The look of a mountain.Crucially – with neither faint (contour) lines nor numbered heights – we have illustration IX. It probably represents the stage before the invention, on it are marked the perimeter stations – where a theodolite would have been positioned – joined together with bold straight lines.
Giving this illustration its strange target like quality are a series of radial lines and evenly spaced concentric circles which, I imagine outline his ‘columns’.
The mass of wee dots represent a position in which a pole-bearer stood while traversing a – usually – straight line up the mountain. Some are obvious ascents; between A (Creag an Eara) and N (the summit) are 13 dots, thirteen times that poor lad set down his load to hold up a pole while the distant and static surveyor took readings. Cloud rolls in so fast and low, one wonders how often his slow ascents were rendered redundant. In 4 months, those climbs for the summit were successful on just 4 occasions from: A D G and F’.

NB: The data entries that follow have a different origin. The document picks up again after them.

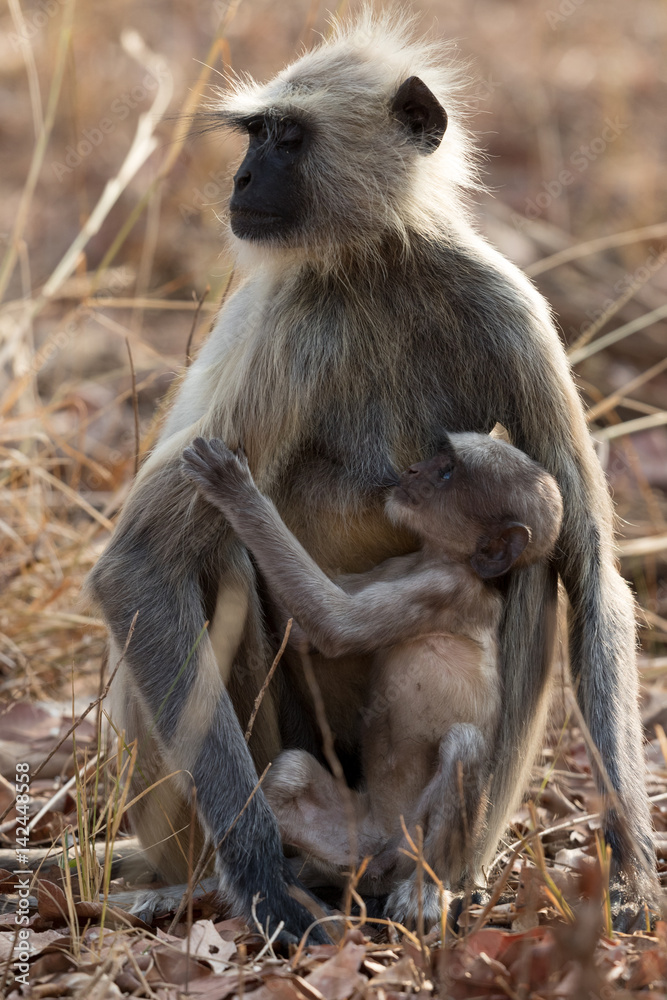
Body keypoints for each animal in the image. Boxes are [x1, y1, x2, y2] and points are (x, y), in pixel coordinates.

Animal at [180, 431, 564, 926]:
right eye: (437, 461)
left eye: (447, 473)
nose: (413, 471)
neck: (446, 559)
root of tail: (381, 848)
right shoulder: (400, 565)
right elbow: (307, 633)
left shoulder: (443, 589)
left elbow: (336, 626)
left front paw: (236, 492)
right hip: (352, 833)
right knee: (290, 774)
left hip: (412, 840)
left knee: (464, 746)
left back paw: (422, 892)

Where my maths fails me is understanding the epicentre or bulls-eye of the concentric circles, which is not the summit (N), but rather the Northern Observatory (P), suggesting a second map with the Southern Observatory as bulls-eye. I am omitting the circles from my recreation of Hutton’s map on the grounds I would need two sets: two stones sending out ripples on the pond.Hutton worked everything out from negative figures – the summit of Schiehallion was marked as ‘zero’ (this long before the invention of mean sea level), I have read of a French cartographer who used the same method for estimating the elevation of a fort in Minorca in 1761, but the source is not reliable (according to Josef Konvitz, Hutton is a naturalist, Ancelin is not French, and Marsigli drew 2 isobaths, not one). So as intriguing as Cartography in France 1660 to 1848 is, until I get to Paris to see the map with my own eyes, I am with Hutton on this innovation.